#### Extrait fourni
-*-*-
Reportées sur l’écran de papier grâce à l’encrage puis à l’impression, ces lignes entremêlées, en lacis, l’atteignent avec plus ou moins de violence. En l’occurrence, les couleurs gravées n’indiquent aucunement un ton local mais une puissance d’impact qui témoigne de la plus ou moins grande distance parcourue et du temps écoulé depuis l’élan d’origine. Dans ces images, certaines couleurs, directement sorties du tube, affleurent à la surface neigeuse, d’autres issues de précieux mélanges s’en dégagent à peine, d’autres encore, pâlies, s’y enfoncent définitivement. Tour à tour, chacune transmet au nerf optique sa charge, de nature quasi électrique, qui témoigne de l’histoire ou très lente ou fulgurante de la sensation.
-*-*-
[Éléments enregistrés du jeu de données]
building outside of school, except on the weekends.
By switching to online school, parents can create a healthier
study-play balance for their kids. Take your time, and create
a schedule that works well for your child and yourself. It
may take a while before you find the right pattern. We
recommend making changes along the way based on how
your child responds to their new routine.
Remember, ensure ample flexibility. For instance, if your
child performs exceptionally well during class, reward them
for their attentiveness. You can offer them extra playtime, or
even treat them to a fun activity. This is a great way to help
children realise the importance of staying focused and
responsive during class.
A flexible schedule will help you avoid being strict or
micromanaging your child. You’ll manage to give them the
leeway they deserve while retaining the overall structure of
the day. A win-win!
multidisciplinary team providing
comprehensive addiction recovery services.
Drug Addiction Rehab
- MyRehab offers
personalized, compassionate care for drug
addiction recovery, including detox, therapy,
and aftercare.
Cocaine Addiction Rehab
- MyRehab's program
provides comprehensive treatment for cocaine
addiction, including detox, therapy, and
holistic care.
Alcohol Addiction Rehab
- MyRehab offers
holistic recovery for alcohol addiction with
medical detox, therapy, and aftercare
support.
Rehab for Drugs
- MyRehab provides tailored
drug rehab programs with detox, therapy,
-*-*-
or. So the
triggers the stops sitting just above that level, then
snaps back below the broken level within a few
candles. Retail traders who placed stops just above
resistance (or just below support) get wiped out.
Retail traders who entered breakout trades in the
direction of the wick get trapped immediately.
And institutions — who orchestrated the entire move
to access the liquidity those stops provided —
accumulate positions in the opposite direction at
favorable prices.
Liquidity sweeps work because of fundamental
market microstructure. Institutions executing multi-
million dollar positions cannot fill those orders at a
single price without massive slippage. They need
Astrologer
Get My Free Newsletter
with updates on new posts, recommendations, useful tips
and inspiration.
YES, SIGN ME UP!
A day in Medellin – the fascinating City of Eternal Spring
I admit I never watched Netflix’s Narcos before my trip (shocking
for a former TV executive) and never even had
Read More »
-*-*-
#### Consigne A
Relevez les trois sortes de couleurs que l'extrait fourni distingue dans ces images, en indiquant pour chacune son comportement par rapport à la surface.
#### Consigne B
D'après l'extrait fourni, qu'indiquent les couleurs gravées au lieu d'un ton local ?
#### Consigne C
Reprenez tel quel le passage de l'extrait fourni qui commence aux mots « Reportées sur l’écran » et s'arrête après « de la sensation. ».

#### Réponse A
- Les couleurs directement sorties du tube, qui affleurent à la surface neigeuse.
- Les couleurs issues de précieux mélanges, qui s'en dégagent à peine.
- Les couleurs pâlies, qui s'y enfoncent définitivement.

#### Réponse B
Une puissance d'impact qui témoigne de la plus ou moins grande distance parcourue et du temps écoulé depuis l'élan d'origine.

#### Réponse C
Reportées sur l’écran de papier grâce à l’encrage puis à l’impression, ces lignes entremêlées, en lacis, l’atteignent avec plus ou moins de violence. En l’occurrence, les couleurs gravées n’indiquent aucunement un ton local mais une puissance d’impact qui témoigne de la plus ou moins grande distance parcourue et du temps écoulé depuis l’élan d’origine. Dans ces images, certaines couleurs, directement sorties du tube, affleurent à la surface neigeuse, d’autres issues de précieux mélanges s’en dégagent à peine, d’autres encore, pâlies, s’y enfoncent définitivement. Tour à tour, chacune transmet au nerf optique sa charge, de nature quasi électrique, qui témoigne de l’histoire ou très lente ou fulgurante de la sensation.